Когда бывал объявлен рекрутский набор, отец собирал всех молодых людей, бывших на очереди, и говорил им: «Мне вас очень жаль, но делать нечего, это ваш долг; и я должен повиноваться правительству, и вы. Надеюсь, вы не будете ни сбегать, ни увечить себя, я не буду сажать вас в кандалы, как это делают другие. Вперед говорю вам: кто отрубит себе палец или убежит, того отдам, хотя после, хотя без зачета. Идите же домой и живите тихо до требования».
Действительно, будущие рекруты не бегали и оставались дома до последней ночи перед отъездом; тогда, по приказанию бургомистра, они собирались в контору, а поутру отправлялись в уездный город, где находилось рекрутское присутствие.
Это было очень тяжелое время для всех нас, потому что матери, сестры и жены со слезами приходили просить нас заступиться за них, попросить моего отца освободить их близких от рекрутской повинности. Проводы рекрутов ничем не отличались от проводов на кладбище: те же рыданья, обмороки, та же безнадежность… Ведь расставались на двадцать пять, на тридцать лет; солдаты редко возвращались, а если и приходили, то стариками.
Возвращаясь из уездного города домой по субботам, потому что присутствие закрывалось до понедельника, отец со слезами на глазах рассказывал нам о тяжелых сценах, происходивших почти каждый день во время присутствия. Когда набор бывал окончен, нередко у моего отца делалась нервная горячка от усилия казаться хладнокровным, когда внутренне он бывал глубоко потрясен. Кроме очередных, отец отдавал иногда в солдаты сирот, в тех случаях, когда никто не принимал их в зятья, за лень или другие дурные свойства; они были бобылями, и некому было о них плакать.

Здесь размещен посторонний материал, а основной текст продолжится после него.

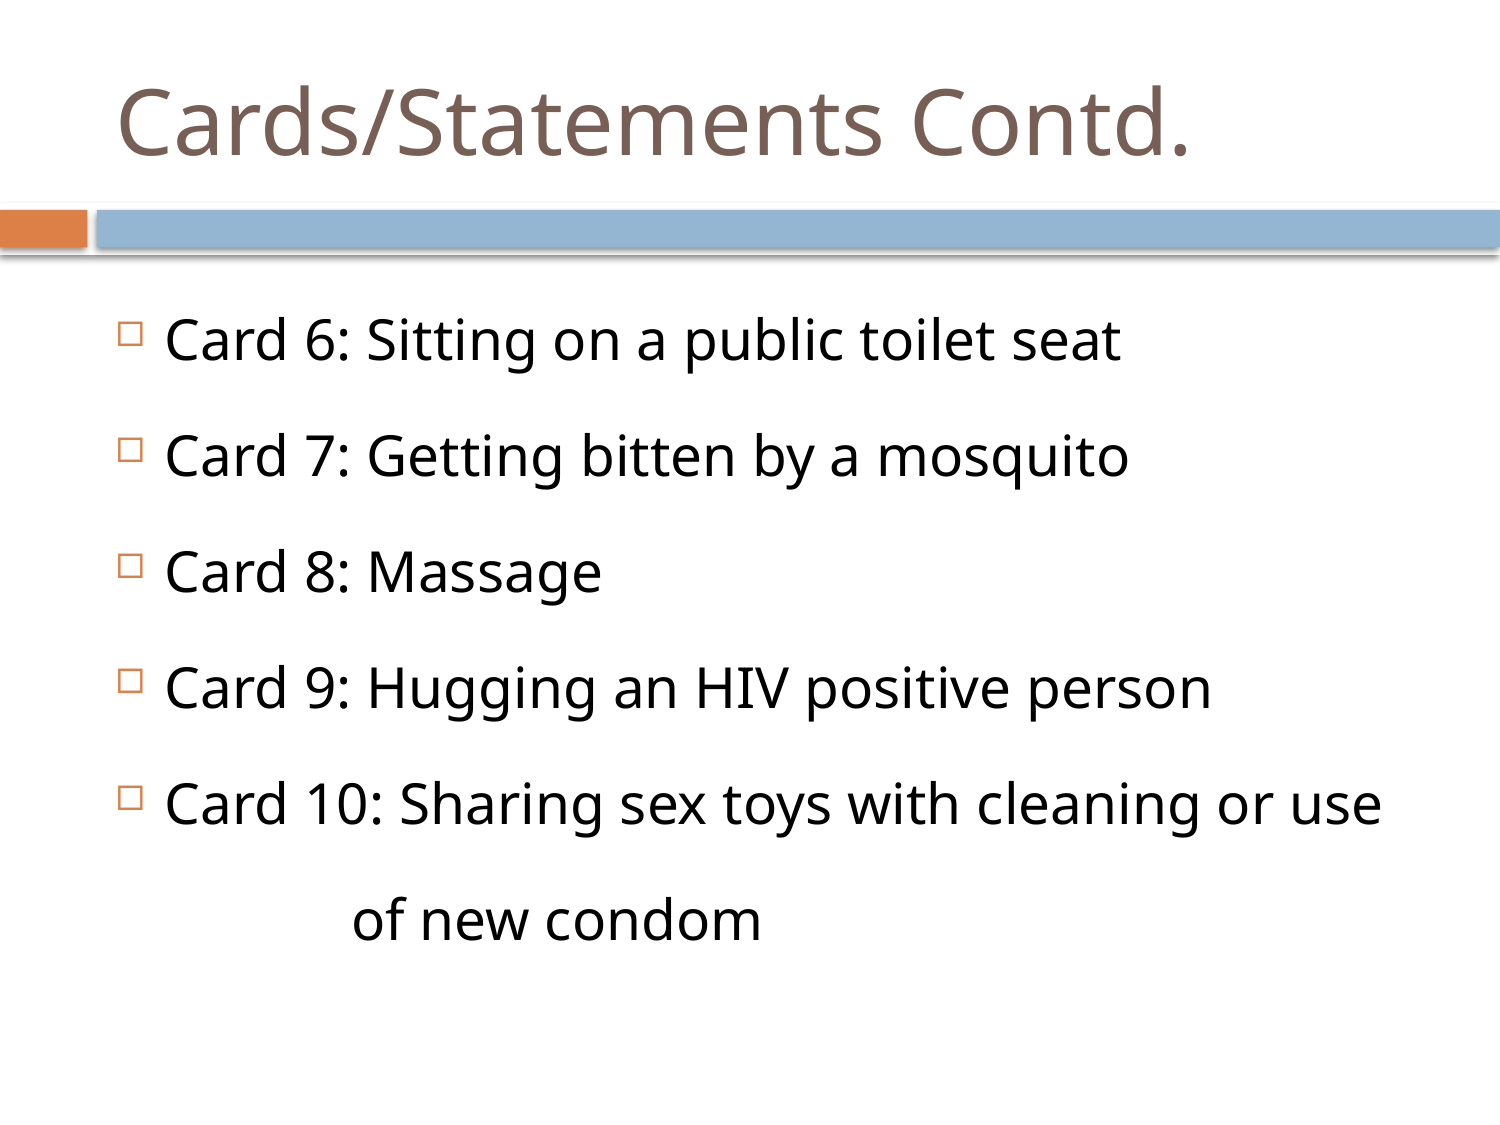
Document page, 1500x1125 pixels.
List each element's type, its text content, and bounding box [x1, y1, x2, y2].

В то время взяточничество достигало баснословных размеров: рекрутские наборы обогащали сразу многих: все брали взятки с испуганных крестьян, и всё это делалось необыкновенно ловко; если бы отец не пользовался таким безграничным доверием со стороны крестьян, он не мог бы так метко разрушать хитрые планы взяточников.

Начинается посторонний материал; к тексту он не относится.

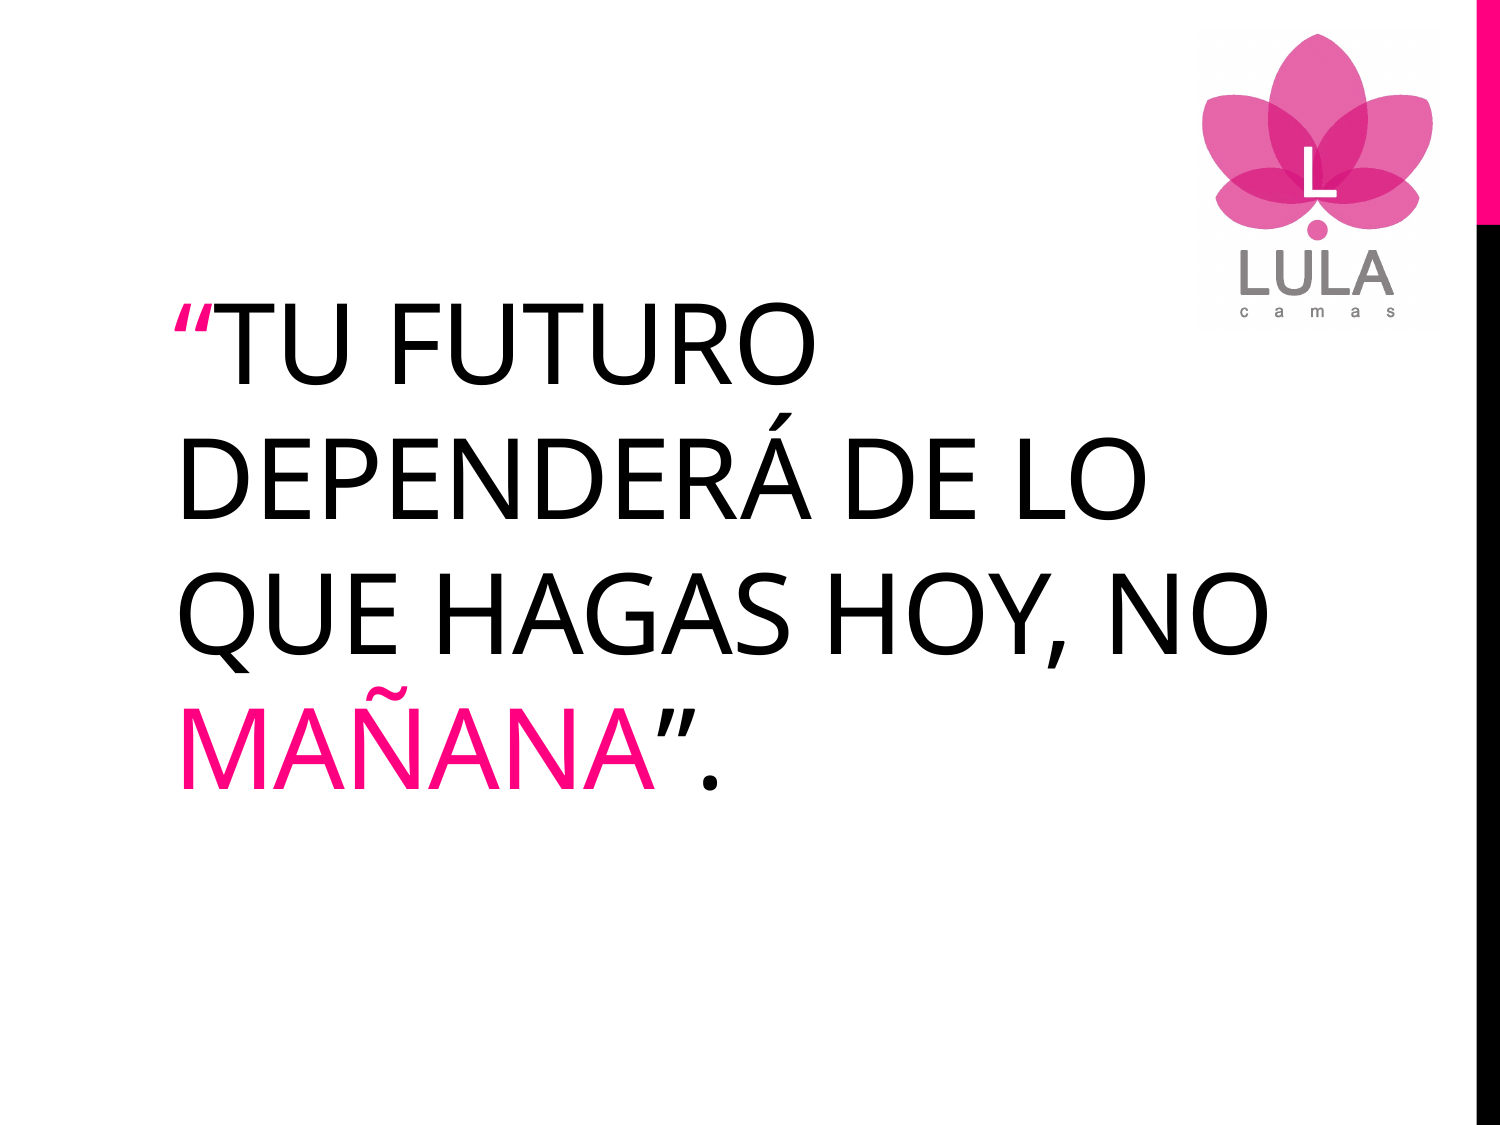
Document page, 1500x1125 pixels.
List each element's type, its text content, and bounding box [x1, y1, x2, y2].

Помню один выдающийся факт: окружной, забрав деньги у богатых, сумел сфальшивить в жеребьевке и поставил одиноких рекрутов. Мой отец, предупрежденный крестьянами, забрил затылки всем этим рекрутам, то есть целой волости. Окружной, видя, что отец разрушает все его тонкие плутни, пришел в неописуемое отчаяние, растерялся, заговорил с отцом по-французски, но последний напомнил ему, что это русское присутствие и здесь он не понимает иностранных языков, но если кто-нибудь находит неправильным, что он забраковал целую волость, то он просит внести этот факт в журнал. Однако в журнал никто этого поступка не вписал: взяточники слишком боялись огласки. Окружной поставил других рекрутов, а взятки (40 тысяч) возвратил, не без тайного озлобления против беспокойного предводителя.

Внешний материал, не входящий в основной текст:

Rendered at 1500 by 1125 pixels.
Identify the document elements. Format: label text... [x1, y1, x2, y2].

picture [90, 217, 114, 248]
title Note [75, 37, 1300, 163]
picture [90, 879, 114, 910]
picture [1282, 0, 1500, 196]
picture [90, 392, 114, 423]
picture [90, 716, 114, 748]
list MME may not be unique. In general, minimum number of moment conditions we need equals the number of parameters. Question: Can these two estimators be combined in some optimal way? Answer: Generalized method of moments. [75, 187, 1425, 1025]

У отца было много врагов, но они не могли вредить ему, а скорее сами боялись его, как доказывает следующий случай. В то время не было войны, а рекрутские наборы, всё учащаясь, стали ежегодными. Отец в высшей степени жалел отнимать столько здоровых и молодых сил у хлебопашной России и сожаление это простирал так далеко, что старался принимать людей похуже, едва выходящих в меру; один раз он набрал таких малорослых и невзрачных рекрутов, что это не могло пройти незамеченным.
Отец должен был заплатить 30 тысяч ассигнациями штрафа, что было бы для нас совершенным разорением, но, к счастию, прежде чем взыскать эту сумму, государь велел спросить у губернатора, не из корыстных ли видов Тучков принимал таких рекрутов, и губернатор, который бы всё сделал, чтобы погубить отца, если бы это было в его силах (что он и доказал впоследствии), мог только отвечать отрицательно; тогда государь простил этот штраф.
Когда по совету стариков отец освобождал от набора очередного рекрута из богатого дома, то последний должен был внести в мир выкупные деньги, от семисот до тысячи рублей ассигнациями. В постоянных заботах о своих крестьянах отец завел мирской капитал, который составился из вышеупомянутых сумм, из денег, уплачиваемых женихами за яхонтовских невест, когда они выходили за крепостных; кажется, они платили в мир по пятидесяти рублей ассигнациями, отец же выдавал девушкам отпускную на случай вдовства. Эта предусмотрительная мера вовсе не нравилась помещикам. Когда же наши девушки выходили за казенных крестьян, то не платили в мир ничего.
Капитал этот дошел до пяти-шести тысяч ассигнациями. Богатые крестьяне брали из него ссуды на торговлю и платили проценты, бедным же выдавались на их нужды деньги без процентов, но с обязательством возвратить их миру. При освобождении крестьян о капитале этом позабыли, и он остался в тех руках, в которых находился в момент освобождения.